§ **Record excerpts**:
= = = = = = =

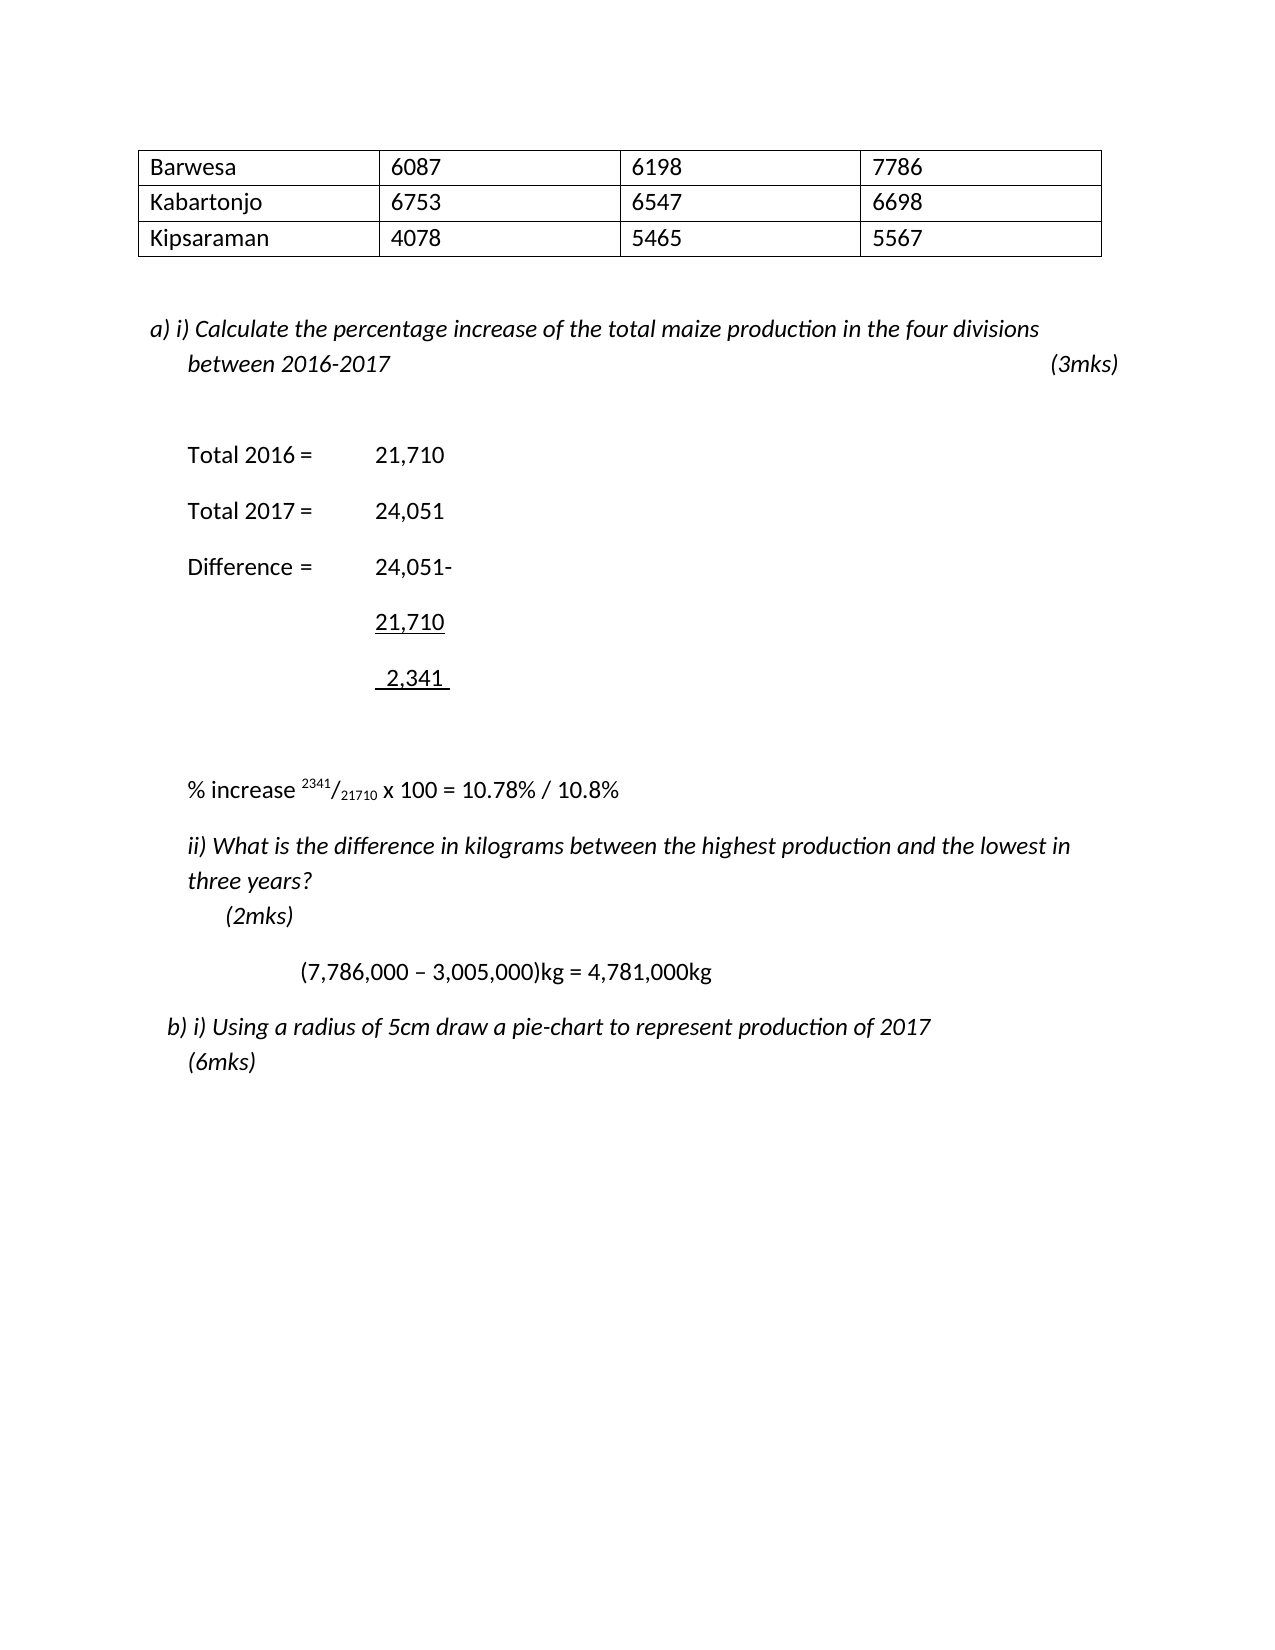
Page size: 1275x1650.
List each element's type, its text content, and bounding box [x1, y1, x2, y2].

table_cell 6198 [621, 151, 860, 185]
table_cell 5465 [621, 222, 860, 256]
table_cell 4078 [380, 222, 620, 256]
table_cell Kabartonjo [139, 186, 379, 221]
table_cell 6547 [621, 186, 860, 221]
text % increase 2341/21710 x 100 = 10.78% / 10.8% [150, 774, 1125, 804]
table_cell Barwesa [139, 151, 379, 185]
text Total 2017 = 24,051 [150, 495, 1125, 525]
text 21,710 [150, 606, 1125, 637]
table_cell 5567 [861, 222, 1101, 256]
text Difference = 24,051- [150, 551, 1125, 581]
table_cell 6087 [380, 151, 620, 185]
table_cell 7786 [861, 151, 1101, 185]
text Total 2016 = 21,710 [150, 439, 1125, 469]
text b) i) Using a radius of 5cm draw a pie-chart to represent production of 2017 (6mks) [150, 1011, 1125, 1077]
table_cell 6753 [380, 186, 620, 221]
text 2,341 [150, 662, 1125, 693]
text a) i) Calculate the percentage increase of the total maize production in the four divisions between 2016-2017 (3mks) [150, 313, 1125, 414]
text ii) What is the difference in kilograms between the highest production and the lowest in three years? (2mks) [150, 830, 1125, 930]
table_cell 6698 [861, 186, 1101, 221]
table_cell Kipsaraman [139, 222, 379, 256]
text (7,786,000 – 3,005,000)kg = 4,781,000kg [150, 956, 1125, 986]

= = = = = = =

§ **Activity**: Reproduce every record above exactly, omitting the pictures.

§ **Reply to the exercise**:
Page size: 1275x1650.
List each element's type, its text content, and bounding box [x1, y1, x2, y2].

table_cell 6198 [621, 151, 860, 185]
table_cell 5465 [621, 222, 860, 256]
table_cell 4078 [380, 222, 620, 256]
table_cell Kabartonjo [139, 186, 379, 221]
table_cell 6547 [621, 186, 860, 221]
text % increase 2341/21710 x 100 = 10.78% / 10.8% [150, 774, 1125, 804]
table_cell Barwesa [139, 151, 379, 185]
text Total 2017 = 24,051 [150, 495, 1125, 525]
text 21,710 [150, 606, 1125, 637]
table_cell 5567 [861, 222, 1101, 256]
text Difference = 24,051- [150, 551, 1125, 581]
table_cell 6087 [380, 151, 620, 185]
table_cell 7786 [861, 151, 1101, 185]
text Total 2016 = 21,710 [150, 439, 1125, 469]
text b) i) Using a radius of 5cm draw a pie-chart to represent production of 2017 (6mks) [150, 1011, 1125, 1077]
table_cell 6753 [380, 186, 620, 221]
text 2,341 [150, 662, 1125, 693]
text a) i) Calculate the percentage increase of the total maize production in the four divisions between 2016-2017 (3mks) [150, 313, 1125, 414]
text ii) What is the difference in kilograms between the highest production and the lowest in three years? (2mks) [150, 830, 1125, 930]
table_cell 6698 [861, 186, 1101, 221]
table_cell Kipsaraman [139, 222, 379, 256]
text (7,786,000 – 3,005,000)kg = 4,781,000kg [150, 956, 1125, 986]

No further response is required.